- _WHAT THIS TASK INVOLVES_:
Copy everything from "The Red Sea Crisis" down to "emanating from Yemen." in the article on the Red Sea crisis, changing "Red Sea" to "Gulf of Aden" wherever it occurs.
[[ GIVEN PASSAGE, beginning ]]
The Red Sea Crisis Goes Beyond the Houthis
To Avoid a Spiral of Violence, America Must Help Stabilize the Greater Horn of Africa
By Johnnie Carson, Alex Rondos, Susan Stigant, and Michael Woldemariam
The Red Sea is in crisis. At the center of the storm are Yemen’s Houthi rebels, who have unleashed a wave of attacks on ships traversing one of the world’s most pivotal maritime straits, putatively in support of Hamas’s war against Israel. The Houthi gambit in the Red Sea is imposing serious costs on global trade, as did the problem of Somali piracy, which reached its peak in 2010. The United States and some of its allies have stepped in to militarily suppress the threat, bombing Houthi positions inside Yemen. But although this episode is illustrative of the difficulties of Red Sea security, the crisis extends far beyond the trouble emanating from Yemen.
[[ GIVEN PASSAGE, end ]]
[[ RECORDS SHOWN, beginning ]]
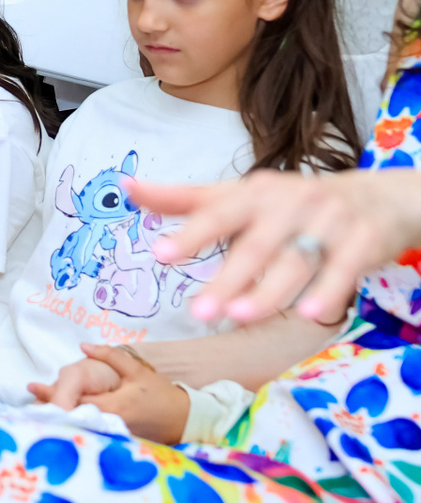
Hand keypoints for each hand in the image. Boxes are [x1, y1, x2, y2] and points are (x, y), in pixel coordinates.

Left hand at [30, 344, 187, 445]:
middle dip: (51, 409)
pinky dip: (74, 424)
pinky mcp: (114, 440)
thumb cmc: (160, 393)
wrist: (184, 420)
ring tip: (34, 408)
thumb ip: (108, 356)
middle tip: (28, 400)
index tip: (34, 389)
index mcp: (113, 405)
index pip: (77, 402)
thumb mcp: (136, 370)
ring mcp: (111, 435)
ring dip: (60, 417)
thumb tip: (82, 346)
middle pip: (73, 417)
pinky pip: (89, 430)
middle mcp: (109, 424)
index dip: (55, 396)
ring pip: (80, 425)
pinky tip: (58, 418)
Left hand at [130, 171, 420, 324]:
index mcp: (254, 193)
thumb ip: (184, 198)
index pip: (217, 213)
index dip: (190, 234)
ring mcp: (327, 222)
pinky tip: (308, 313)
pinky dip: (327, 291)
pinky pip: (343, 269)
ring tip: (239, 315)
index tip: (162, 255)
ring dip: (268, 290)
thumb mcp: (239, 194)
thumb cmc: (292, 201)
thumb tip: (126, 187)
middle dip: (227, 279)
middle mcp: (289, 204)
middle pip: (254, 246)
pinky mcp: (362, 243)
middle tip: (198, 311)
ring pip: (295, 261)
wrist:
[[ RECORDS SHOWN, end ]]
- _RESPONSE TO THE TASK_:
The Gulf of Aden Crisis Goes Beyond the Houthis
To Avoid a Spiral of Violence, America Must Help Stabilize the Greater Horn of Africa
By Johnnie Carson, Alex Rondos, Susan Stigant, and Michael Woldemariam
The Gulf of Aden is in crisis. At the center of the storm are Yemen’s Houthi rebels, who have unleashed a wave of attacks on ships traversing one of the world’s most pivotal maritime straits, putatively in support of Hamas’s war against Israel. The Houthi gambit in the Gulf of Aden is imposing serious costs on global trade, as did the problem of Somali piracy, which reached its peak in 2010. The United States and some of its allies have stepped in to militarily suppress the threat, bombing Houthi positions inside Yemen. But although this episode is illustrative of the difficulties of Gulf of Aden security, the crisis extends far beyond the trouble emanating from Yemen.